I grew up in an all female household with a single mother. My mom encouraged my sister and I to follow our own paths and do what we believed in. The result is that my sister and I grew up to be level-headed, creative, independent people and also you guessed it, feminists.
I remember this book that was in my house from the 70’s when I was growing up in the 90’s “Girls can be anything”. This book has a girl as president and trying out other occupations on the cover. It still saddens me that this isn’t a reality yet. As I was growing up of course this was my attitude but at the same time I definitely noticed that girls were treated differently by teachers, other kids and by society. Girls seemed to be limited in some ways, more fragile, more shy. No matter what I still believed as a little girl that we in fact could do anything we put our minds to.
In college I realized, oh, I am a feminist and that’s not a big deal it’s just a word for how I view the world. That men and women should get equal pay for equal work, shouldn’t be discriminated against or mistreated because of their sex.
I don’t know why this is something that is still an issue or something controversial. There’s a huge stigma to feminism and I don’t see it going away any time soon. Just because it’s the year 2017 does not mean “all men are created equal” is automatically true, we’ve still got a lot of work to do.
Feminism in 2017
There are still a lot of alarming things in the world and about the stigma of feminism and strong women. Witnessing lots of dude’s on social media (namely Facebook and Youtube) calling women/trolling them making comments on their appearance or wishing terrible things to happen to them, you know rape culture which does in fact exist. When if someone comes out and says they were sexually assaulted they still question the woman and blame them. Or say that the statistics are a lie or try to debunk other myths like the wage gap.
Calling women “feminazis” in the same breath they complain about how women are so needy/don’t want them. Saying “feminism is cancer”. Comparing abortion to “slavery” and being staunchly pro-not giving a woman a right to choose when the government has never debated control over their bodies…do you see something disturbing here? The same men who cheered on a man to become president who has no experience and picked up politics as a hobby against a woman with years of experience and picked every piece of her apart. All the while if he assaulted women or said things about them or has an unsecured phone…he’s fine and that my friends is called a double standard.

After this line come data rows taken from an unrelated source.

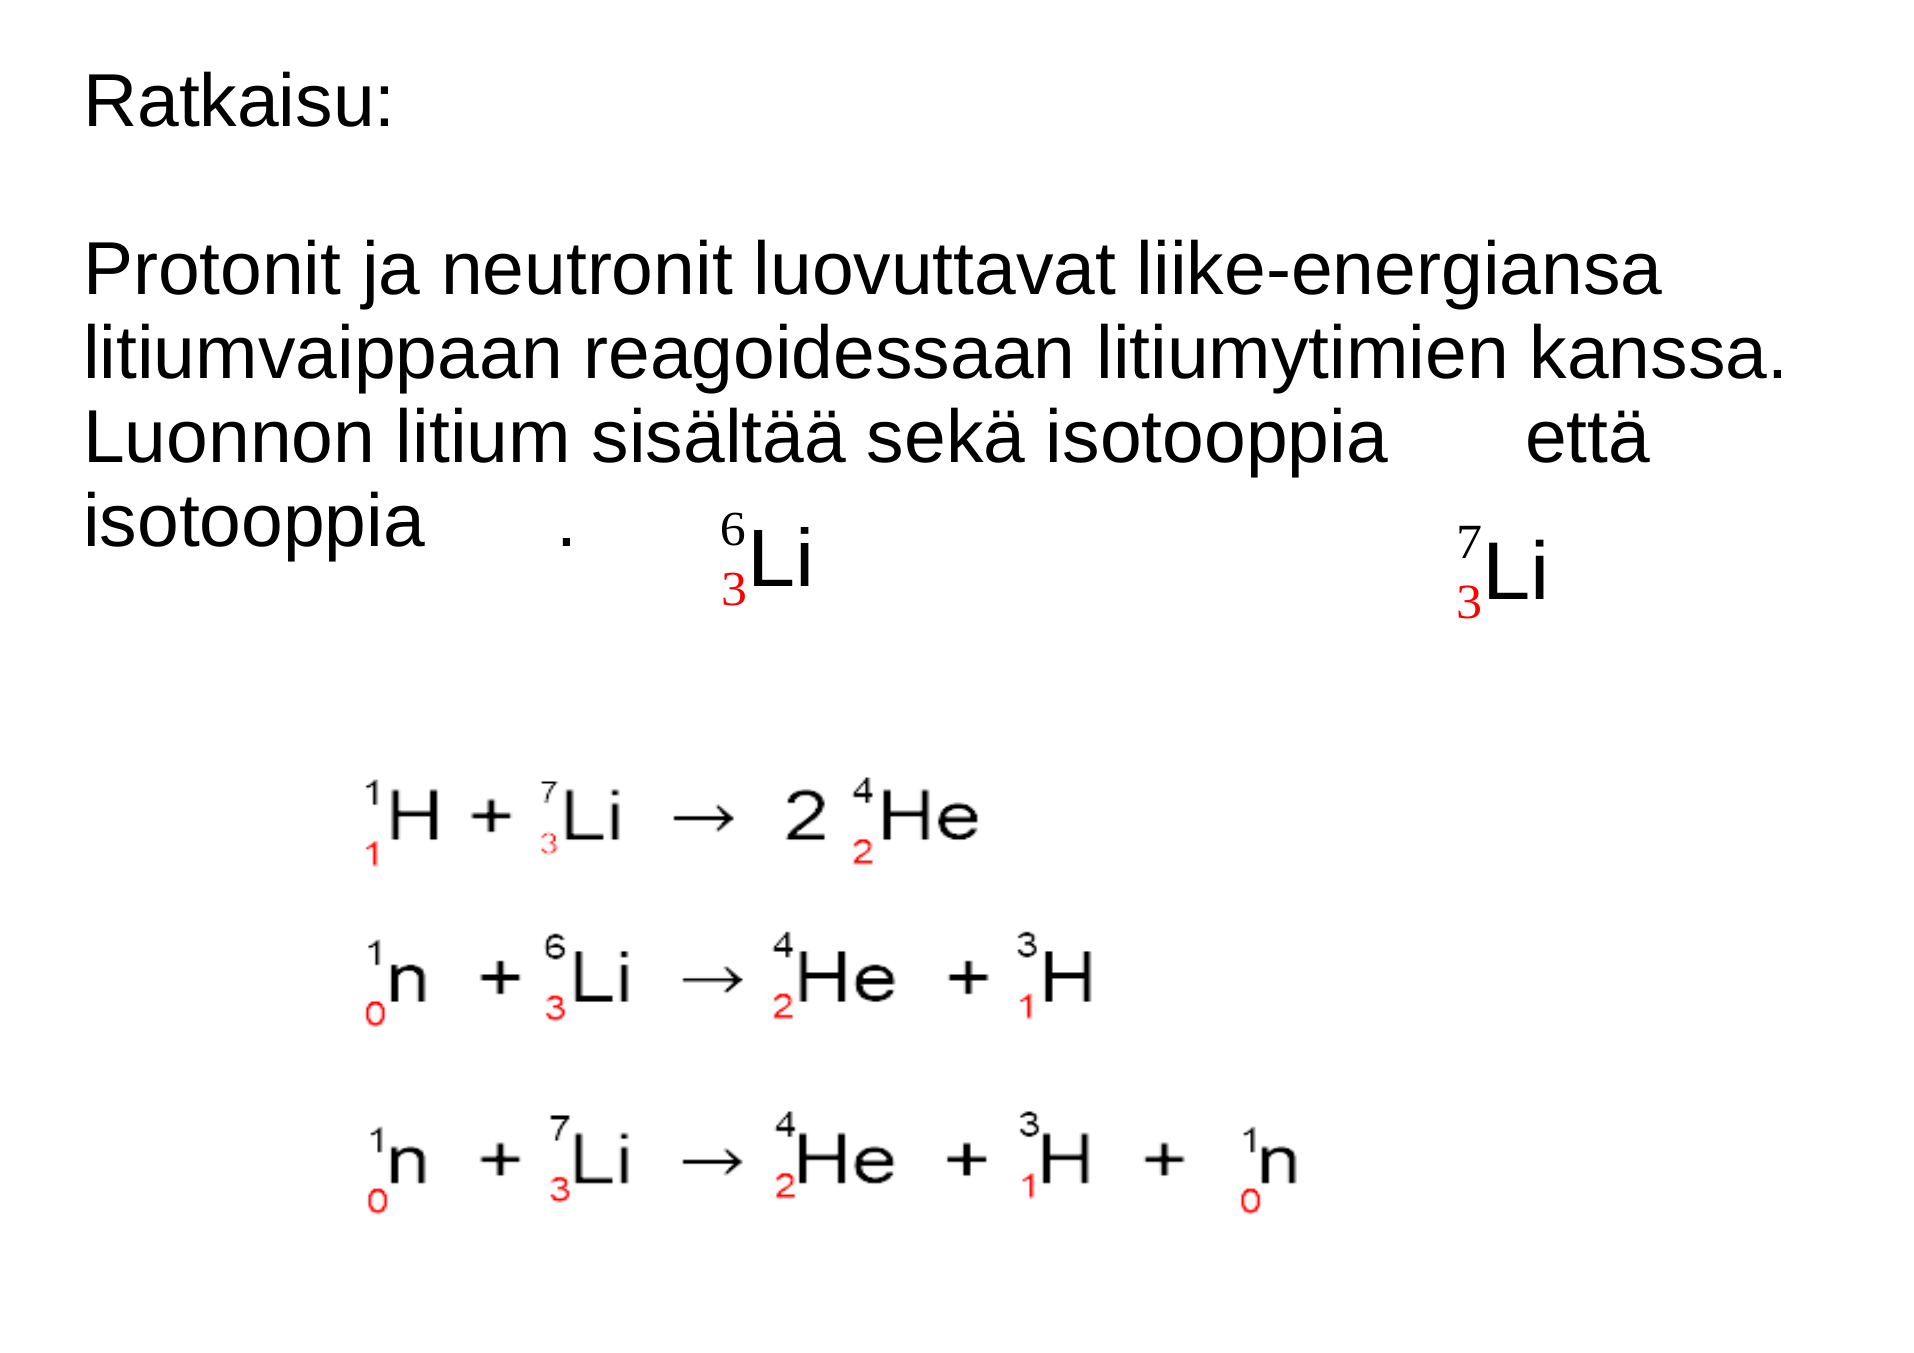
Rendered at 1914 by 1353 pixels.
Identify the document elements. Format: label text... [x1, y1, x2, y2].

text_box Ratkaisu: Protonit ja neutronit luovuttavat liike-energiansa litiumvaippaan reagoidessaan litiumytimien kanssa. Luonnon litium sisältää sekä isotooppia että isotooppia . [68, 51, 1887, 632]
picture [333, 682, 1367, 1256]
chart [712, 502, 821, 617]
chart [1448, 515, 1558, 630]
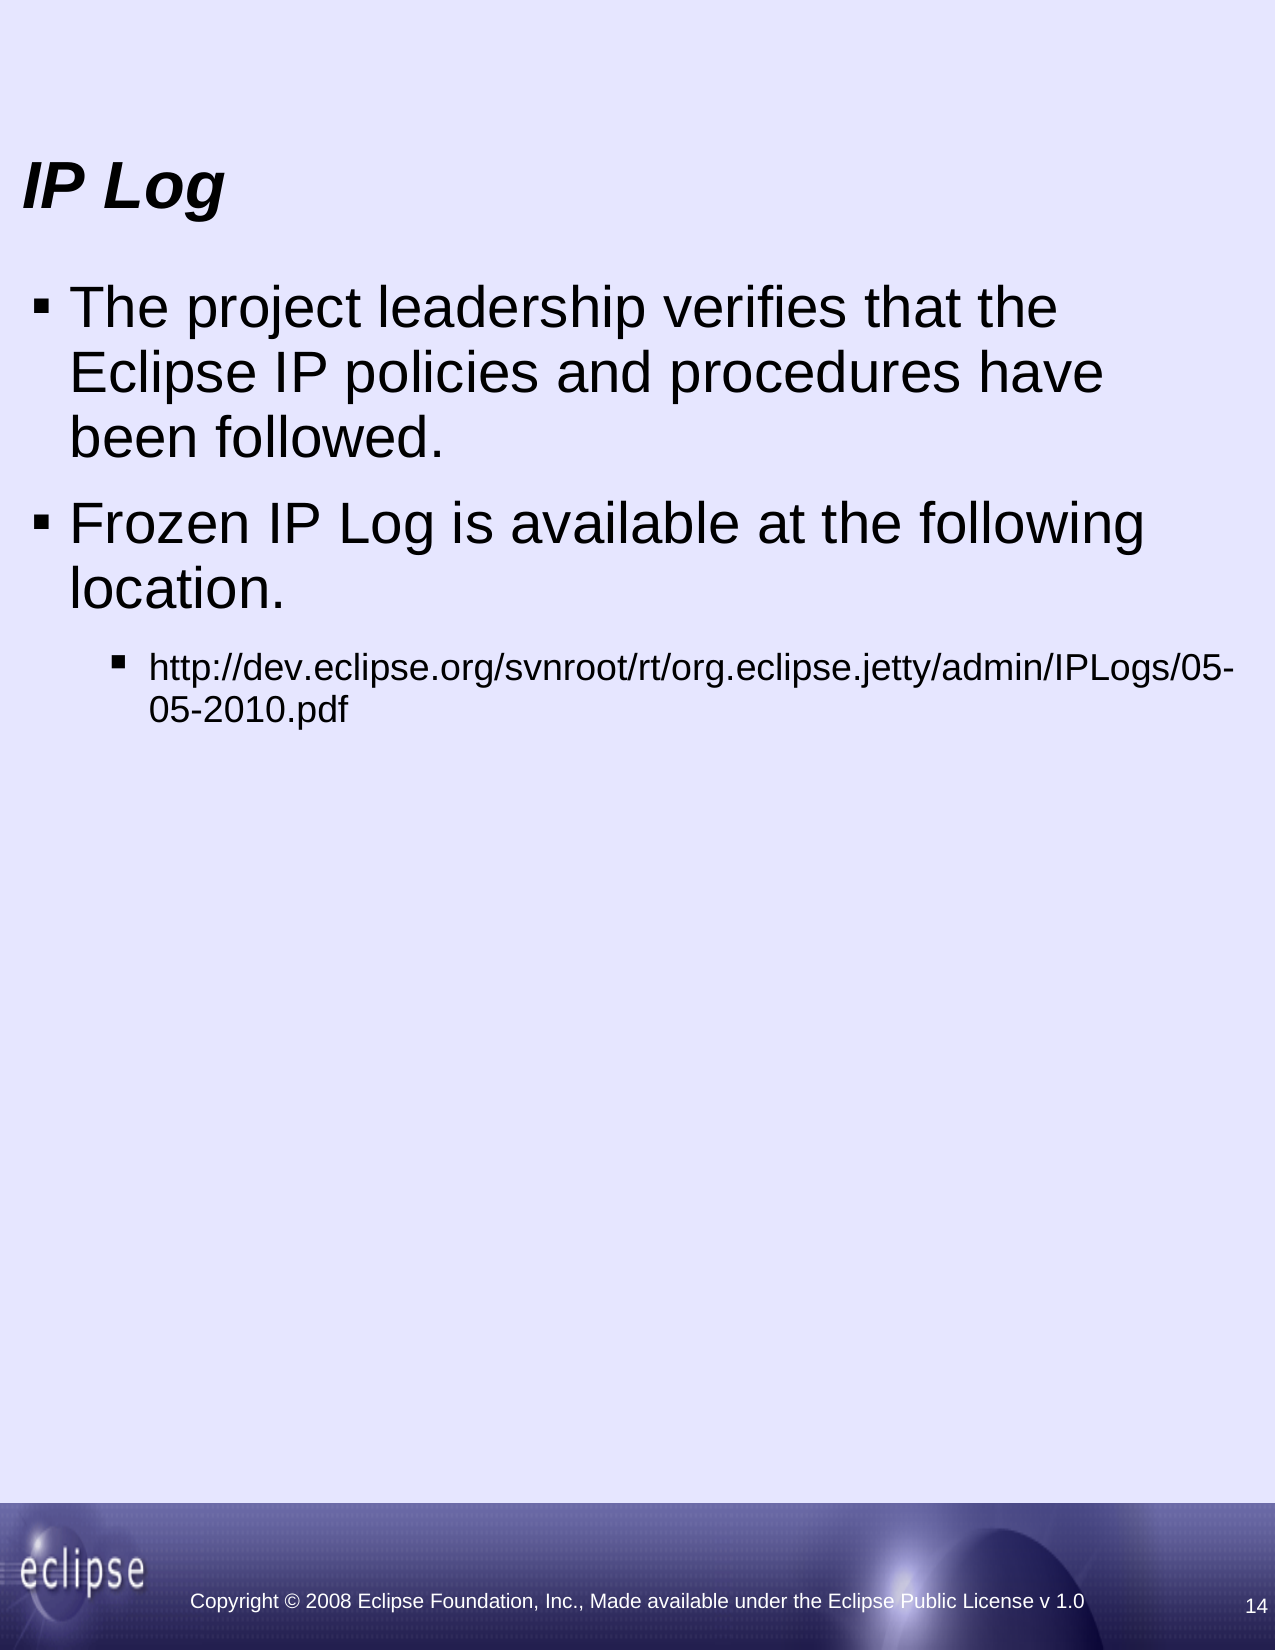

Signs in Strasbourg at the sister march
Why we need feminism and intersectional feminism
If you say sexism doesn’t exist or agree with any of the above we’ve gotta have a talk. This is why we need feminism. Women fought for rights for a long time just so people like Tomi Lahren can go against the whole idea. I was so glad to be a part of one of the sister marches of the march on Washington because it made me feel a little less isolated and that maybe all isn’t going to hell at the moment.
In this time it is important that we are as inclusive as possible, when I say I’m a feminist I mean an inter-sectional feminist. Obviously even the Women’s march had some issues with talking about WOC to hijacking the name from a LGBT march in 1997, clearly we need to do better.
Per wikipedia here is the definition: Intersectionality is the idea that multiple identities intersect to create a whole that is different from the component identities. These identities that can intersect include gender, race, social class, ethnicity, nationality, sexual orientation, religion, age, mental disability, physical disability, mental illness, and physical illness as well as other forms of identity.
What can we do to #Resist?
It is in times like that is so important to lift each other up and support each other. Get involved. Support organizations like Planned Parenthood and the ACLU. Don’t support companies that support Trump like Uber. Call your representatives and senators ALL the time. Never stop calling or writing or protesting. We’re apart of the resistance after all, stand up for scientists, minorities, immigrants, refugees, LGBTQ+ community and more. If we stand up together, we’ve got this. I hope.